**Passage to read**.
★ ★ ★

Now, contrast the colonial revolutionary movement to the current strategy proposed by many of the leaders of the radical environmental movement. There is much to learn from these people, some of whom are also kind and caring individuals, and all of whom are courageous in their insistence on telling the truth to a public virulent with ignorance. We agree on basic values of justice, compassion, and sustainability, on the horrors wrought by human entitlement, and on the fact that both a reduction of human population and the end of industrial civilization are inevitable.
Where we disagree is on the idea of resistance. Daniel Quinn, for instance, explains in a very accessible way why civilization is unsustainable and based on exploitation. He is very clear that we humans are in for a very ugly time in the next few decades, and for the 200 species we are driving extinct every day there is no time left. The main strategy he proposes, however, is withdrawal, which he calls “walking away.” To where? Well, there’s no actual place that he has in mind, but rather a state of mind. This would be like the Massachusetts patriots deciding they could have freedom in their heads while actual freedom from unjust taxation, corrupt courts, nondemocratic government, billeted soldiers, press gangs, and economic exploitation weren’t important or even achievable. The people of colonial America withdrew, but their withdrawal went well beyond a reframing of their intellectual and emotional loyalties. They engaged in acts of direct confrontation with power, to withdraw from the economic and political institutions that created their subordination. In the end, their withdrawal was so successful that it resulted in a war, though some historians argue that independence could have been won with the continued nonviolent techniques used to such great effect in Massachusetts.45
Quinn is worth quoting because his viewpoint is widely reflected across much of the left:
Because revolution in our culture has always represented an attack on hierarchy, it has always meant upheaval—literally a heaving up from below. But upheaval has no role to play in moving beyond civilization. If the plane is in trouble, you don’t shoot the pilot, you grab a parachute and jump. To overthrow the hierarchy is pointless; we just want to leave it behind.46
The metaphor of a plane in trouble is a bad fit to the situation the planet is facing. A more apt comparison would be a maniac with his finger two inches and closing above the red button. Would anyone really argue that “walking away” would be the order of the day?

★ ★ ★

**Data excerpts**.
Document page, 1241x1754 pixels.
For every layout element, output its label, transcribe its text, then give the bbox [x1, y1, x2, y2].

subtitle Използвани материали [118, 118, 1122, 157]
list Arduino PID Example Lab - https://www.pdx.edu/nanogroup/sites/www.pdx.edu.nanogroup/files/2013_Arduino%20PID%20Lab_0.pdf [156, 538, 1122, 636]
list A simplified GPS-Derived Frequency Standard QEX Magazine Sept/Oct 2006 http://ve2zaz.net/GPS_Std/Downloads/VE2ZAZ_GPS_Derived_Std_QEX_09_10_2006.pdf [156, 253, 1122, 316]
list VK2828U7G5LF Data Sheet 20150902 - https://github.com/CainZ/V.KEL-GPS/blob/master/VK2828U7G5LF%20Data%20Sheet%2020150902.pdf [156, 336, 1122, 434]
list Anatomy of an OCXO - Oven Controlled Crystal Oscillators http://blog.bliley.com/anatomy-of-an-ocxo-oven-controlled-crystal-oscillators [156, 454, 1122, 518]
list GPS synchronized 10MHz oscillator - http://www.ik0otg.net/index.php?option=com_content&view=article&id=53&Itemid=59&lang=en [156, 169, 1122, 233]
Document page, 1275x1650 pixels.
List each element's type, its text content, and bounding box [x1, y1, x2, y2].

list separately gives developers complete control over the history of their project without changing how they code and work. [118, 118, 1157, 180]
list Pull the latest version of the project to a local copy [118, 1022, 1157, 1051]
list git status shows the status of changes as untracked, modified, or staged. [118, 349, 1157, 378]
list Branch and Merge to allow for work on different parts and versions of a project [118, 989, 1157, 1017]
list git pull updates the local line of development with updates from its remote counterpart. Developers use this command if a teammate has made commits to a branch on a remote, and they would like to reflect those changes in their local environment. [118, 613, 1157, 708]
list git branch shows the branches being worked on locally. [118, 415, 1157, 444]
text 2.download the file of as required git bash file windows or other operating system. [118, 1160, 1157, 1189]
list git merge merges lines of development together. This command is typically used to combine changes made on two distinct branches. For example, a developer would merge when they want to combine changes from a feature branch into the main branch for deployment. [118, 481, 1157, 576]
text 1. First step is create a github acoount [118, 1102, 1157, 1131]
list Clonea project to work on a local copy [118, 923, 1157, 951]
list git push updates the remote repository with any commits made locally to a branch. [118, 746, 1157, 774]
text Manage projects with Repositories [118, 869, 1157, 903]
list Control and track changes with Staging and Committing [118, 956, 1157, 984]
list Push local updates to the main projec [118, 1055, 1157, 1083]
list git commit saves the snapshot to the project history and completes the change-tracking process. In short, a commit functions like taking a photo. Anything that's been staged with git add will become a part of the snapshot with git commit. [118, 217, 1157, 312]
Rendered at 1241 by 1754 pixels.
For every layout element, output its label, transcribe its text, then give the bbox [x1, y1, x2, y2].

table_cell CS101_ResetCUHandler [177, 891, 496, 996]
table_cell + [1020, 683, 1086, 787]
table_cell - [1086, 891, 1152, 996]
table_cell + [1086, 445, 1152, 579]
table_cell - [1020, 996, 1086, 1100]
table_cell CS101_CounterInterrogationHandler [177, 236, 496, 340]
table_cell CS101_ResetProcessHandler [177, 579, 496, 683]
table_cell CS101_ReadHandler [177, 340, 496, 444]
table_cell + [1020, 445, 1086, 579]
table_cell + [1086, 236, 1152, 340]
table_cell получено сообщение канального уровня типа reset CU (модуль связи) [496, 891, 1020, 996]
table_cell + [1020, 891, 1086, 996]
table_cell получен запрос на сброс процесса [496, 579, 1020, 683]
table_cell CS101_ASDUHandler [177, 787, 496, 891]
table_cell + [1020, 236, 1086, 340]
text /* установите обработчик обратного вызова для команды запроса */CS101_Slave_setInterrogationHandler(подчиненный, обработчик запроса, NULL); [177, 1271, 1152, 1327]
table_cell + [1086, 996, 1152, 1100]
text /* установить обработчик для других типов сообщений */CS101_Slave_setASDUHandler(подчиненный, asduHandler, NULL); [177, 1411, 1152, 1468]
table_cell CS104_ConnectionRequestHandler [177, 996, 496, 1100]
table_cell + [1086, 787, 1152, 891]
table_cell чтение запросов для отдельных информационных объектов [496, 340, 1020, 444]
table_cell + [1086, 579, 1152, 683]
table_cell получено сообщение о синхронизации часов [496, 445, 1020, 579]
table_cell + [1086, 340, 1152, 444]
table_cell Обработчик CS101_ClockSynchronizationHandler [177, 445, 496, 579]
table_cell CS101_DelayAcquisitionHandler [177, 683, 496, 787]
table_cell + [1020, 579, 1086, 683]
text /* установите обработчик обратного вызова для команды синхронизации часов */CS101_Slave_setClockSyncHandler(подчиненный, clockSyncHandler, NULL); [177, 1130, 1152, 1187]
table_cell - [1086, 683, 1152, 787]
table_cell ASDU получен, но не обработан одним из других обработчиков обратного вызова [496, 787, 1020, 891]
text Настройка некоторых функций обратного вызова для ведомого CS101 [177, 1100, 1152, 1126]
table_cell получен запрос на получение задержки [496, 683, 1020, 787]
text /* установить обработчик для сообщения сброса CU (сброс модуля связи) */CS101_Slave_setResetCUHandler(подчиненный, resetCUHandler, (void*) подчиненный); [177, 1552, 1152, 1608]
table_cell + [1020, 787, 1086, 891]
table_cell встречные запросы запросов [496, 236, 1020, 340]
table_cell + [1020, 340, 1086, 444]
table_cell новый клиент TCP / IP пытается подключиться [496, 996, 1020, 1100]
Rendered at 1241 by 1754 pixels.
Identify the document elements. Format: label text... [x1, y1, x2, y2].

★ ★ ★

**Tasks and exercises**.
**A)** List the things the passage on environmental resistance names as what the Massachusetts patriots needed actual freedom from.
**B)** From the passage on environmental resistance, quote the stretch from "Now, contrast the" through "civilization are inevitable.".
**C)** In the passage on environmental resistance, what name does Daniel Quinn give his main strategy of withdrawal?

**Solved problems**.
**A)**
- Unjust taxation
- Corrupt courts
- Nondemocratic government
- Billeted soldiers
- Press gangs
- Economic exploitation

**B)**
Now, contrast the colonial revolutionary movement to the current strategy proposed by many of the leaders of the radical environmental movement. There is much to learn from these people, some of whom are also kind and caring individuals, and all of whom are courageous in their insistence on telling the truth to a public virulent with ignorance. We agree on basic values of justice, compassion, and sustainability, on the horrors wrought by human entitlement, and on the fact that both a reduction of human population and the end of industrial civilization are inevitable.

**C)** He calls it "walking away."